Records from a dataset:
_ _ _
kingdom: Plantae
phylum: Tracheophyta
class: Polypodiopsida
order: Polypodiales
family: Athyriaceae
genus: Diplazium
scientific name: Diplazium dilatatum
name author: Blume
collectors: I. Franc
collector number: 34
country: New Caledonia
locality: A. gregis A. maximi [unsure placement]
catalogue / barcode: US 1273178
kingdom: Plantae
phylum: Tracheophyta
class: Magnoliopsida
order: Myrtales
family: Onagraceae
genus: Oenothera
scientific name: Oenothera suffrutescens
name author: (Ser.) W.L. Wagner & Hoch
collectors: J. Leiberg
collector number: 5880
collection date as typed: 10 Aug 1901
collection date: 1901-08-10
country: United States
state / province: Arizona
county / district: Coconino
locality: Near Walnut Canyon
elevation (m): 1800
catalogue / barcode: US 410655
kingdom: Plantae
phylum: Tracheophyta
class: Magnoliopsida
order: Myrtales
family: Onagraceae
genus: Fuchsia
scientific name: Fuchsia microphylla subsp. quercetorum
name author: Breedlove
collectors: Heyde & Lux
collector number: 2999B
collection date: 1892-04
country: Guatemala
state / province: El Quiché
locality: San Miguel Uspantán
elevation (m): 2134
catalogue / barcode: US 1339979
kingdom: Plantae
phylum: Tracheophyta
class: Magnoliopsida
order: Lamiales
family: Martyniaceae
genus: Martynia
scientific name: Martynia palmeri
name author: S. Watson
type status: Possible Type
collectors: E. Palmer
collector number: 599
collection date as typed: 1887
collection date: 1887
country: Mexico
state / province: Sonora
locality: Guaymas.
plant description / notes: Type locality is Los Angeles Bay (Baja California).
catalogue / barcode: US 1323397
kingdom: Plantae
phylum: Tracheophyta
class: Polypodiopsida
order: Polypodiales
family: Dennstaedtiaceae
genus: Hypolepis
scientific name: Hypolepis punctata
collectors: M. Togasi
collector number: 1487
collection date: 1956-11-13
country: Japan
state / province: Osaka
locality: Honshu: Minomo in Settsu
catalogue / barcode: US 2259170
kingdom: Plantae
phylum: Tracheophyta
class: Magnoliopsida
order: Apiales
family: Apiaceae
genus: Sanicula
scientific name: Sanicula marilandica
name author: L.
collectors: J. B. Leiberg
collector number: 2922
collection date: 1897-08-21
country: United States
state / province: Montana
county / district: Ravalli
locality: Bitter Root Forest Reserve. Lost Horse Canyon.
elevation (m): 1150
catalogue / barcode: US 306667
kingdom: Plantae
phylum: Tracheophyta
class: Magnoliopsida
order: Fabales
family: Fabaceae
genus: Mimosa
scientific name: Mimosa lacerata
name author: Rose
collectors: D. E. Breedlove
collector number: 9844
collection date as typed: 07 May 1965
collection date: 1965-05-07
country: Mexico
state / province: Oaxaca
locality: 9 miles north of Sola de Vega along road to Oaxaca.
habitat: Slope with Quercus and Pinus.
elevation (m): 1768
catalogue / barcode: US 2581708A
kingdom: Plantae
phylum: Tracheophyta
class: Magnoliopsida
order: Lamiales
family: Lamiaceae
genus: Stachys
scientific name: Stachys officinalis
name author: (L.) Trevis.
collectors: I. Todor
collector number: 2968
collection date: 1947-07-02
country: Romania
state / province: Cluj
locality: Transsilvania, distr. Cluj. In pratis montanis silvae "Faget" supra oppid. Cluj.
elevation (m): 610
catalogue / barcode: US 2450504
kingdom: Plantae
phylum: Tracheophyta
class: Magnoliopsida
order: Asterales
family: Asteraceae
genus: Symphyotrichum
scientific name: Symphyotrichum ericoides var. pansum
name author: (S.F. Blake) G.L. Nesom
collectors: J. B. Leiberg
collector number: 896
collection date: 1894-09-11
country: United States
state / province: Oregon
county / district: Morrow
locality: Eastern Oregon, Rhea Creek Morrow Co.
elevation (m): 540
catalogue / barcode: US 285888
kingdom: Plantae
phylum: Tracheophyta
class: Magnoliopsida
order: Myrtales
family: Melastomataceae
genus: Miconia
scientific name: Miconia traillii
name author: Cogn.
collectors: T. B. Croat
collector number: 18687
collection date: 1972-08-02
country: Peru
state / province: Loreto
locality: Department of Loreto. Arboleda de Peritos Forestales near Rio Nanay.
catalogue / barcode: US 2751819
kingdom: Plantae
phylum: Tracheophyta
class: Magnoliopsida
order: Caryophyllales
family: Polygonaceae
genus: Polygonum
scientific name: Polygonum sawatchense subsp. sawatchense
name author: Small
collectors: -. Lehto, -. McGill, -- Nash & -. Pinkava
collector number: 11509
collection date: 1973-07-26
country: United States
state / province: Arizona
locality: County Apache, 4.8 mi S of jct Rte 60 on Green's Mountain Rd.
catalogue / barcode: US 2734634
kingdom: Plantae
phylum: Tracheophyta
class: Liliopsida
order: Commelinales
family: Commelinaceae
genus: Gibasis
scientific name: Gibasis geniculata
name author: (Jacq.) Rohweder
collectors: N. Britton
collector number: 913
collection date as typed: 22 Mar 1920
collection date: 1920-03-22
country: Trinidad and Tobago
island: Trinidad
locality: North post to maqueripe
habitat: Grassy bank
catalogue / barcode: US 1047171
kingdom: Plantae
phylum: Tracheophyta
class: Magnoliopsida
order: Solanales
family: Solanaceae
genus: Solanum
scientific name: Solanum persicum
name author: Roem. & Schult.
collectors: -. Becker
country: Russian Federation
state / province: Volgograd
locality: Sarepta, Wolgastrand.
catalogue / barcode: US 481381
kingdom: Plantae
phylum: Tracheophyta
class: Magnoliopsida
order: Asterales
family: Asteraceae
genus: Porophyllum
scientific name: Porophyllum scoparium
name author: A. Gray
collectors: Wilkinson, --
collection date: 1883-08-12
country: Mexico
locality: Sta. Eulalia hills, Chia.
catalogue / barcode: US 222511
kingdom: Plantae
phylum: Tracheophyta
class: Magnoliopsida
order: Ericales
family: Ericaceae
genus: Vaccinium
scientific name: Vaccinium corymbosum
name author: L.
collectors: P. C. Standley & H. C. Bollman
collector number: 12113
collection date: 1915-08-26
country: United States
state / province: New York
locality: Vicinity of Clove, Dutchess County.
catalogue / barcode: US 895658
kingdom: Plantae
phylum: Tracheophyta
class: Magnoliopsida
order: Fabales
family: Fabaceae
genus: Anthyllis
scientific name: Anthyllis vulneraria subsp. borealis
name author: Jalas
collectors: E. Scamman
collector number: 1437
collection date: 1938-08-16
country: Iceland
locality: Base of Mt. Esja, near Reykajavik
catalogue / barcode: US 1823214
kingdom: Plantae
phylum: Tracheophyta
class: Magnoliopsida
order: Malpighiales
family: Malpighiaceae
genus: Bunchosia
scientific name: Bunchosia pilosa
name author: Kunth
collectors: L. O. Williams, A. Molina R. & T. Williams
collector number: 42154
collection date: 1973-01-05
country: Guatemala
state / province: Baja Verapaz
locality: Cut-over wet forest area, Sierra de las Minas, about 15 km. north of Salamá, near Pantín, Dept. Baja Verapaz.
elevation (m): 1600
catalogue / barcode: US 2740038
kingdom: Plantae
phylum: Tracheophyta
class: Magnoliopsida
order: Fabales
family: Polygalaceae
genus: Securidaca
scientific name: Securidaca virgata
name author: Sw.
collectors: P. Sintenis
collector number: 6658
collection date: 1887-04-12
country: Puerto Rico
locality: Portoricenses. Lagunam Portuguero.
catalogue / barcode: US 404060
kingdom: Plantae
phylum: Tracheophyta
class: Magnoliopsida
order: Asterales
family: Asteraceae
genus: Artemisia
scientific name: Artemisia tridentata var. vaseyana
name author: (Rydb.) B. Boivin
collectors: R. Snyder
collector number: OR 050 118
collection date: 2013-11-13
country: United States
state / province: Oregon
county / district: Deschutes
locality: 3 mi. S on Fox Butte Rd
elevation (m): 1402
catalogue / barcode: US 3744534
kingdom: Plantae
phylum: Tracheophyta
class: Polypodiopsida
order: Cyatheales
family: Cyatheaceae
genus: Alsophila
_ _ _
Brief:
Copy out the records verbatim from the line containing "genus: Securidaca" through the last line of the records, including both ends.

Solved problem:
genus: Securidaca
scientific name: Securidaca virgata
name author: Sw.
collectors: P. Sintenis
collector number: 6658
collection date: 1887-04-12
country: Puerto Rico
locality: Portoricenses. Lagunam Portuguero.
catalogue / barcode: US 404060
kingdom: Plantae
phylum: Tracheophyta
class: Magnoliopsida
order: Asterales
family: Asteraceae
genus: Artemisia
scientific name: Artemisia tridentata var. vaseyana
name author: (Rydb.) B. Boivin
collectors: R. Snyder
collector number: OR 050 118
collection date: 2013-11-13
country: United States
state / province: Oregon
county / district: Deschutes
locality: 3 mi. S on Fox Butte Rd
elevation (m): 1402
catalogue / barcode: US 3744534
kingdom: Plantae
phylum: Tracheophyta
class: Polypodiopsida
order: Cyatheales
family: Cyatheaceae
genus: Alsophila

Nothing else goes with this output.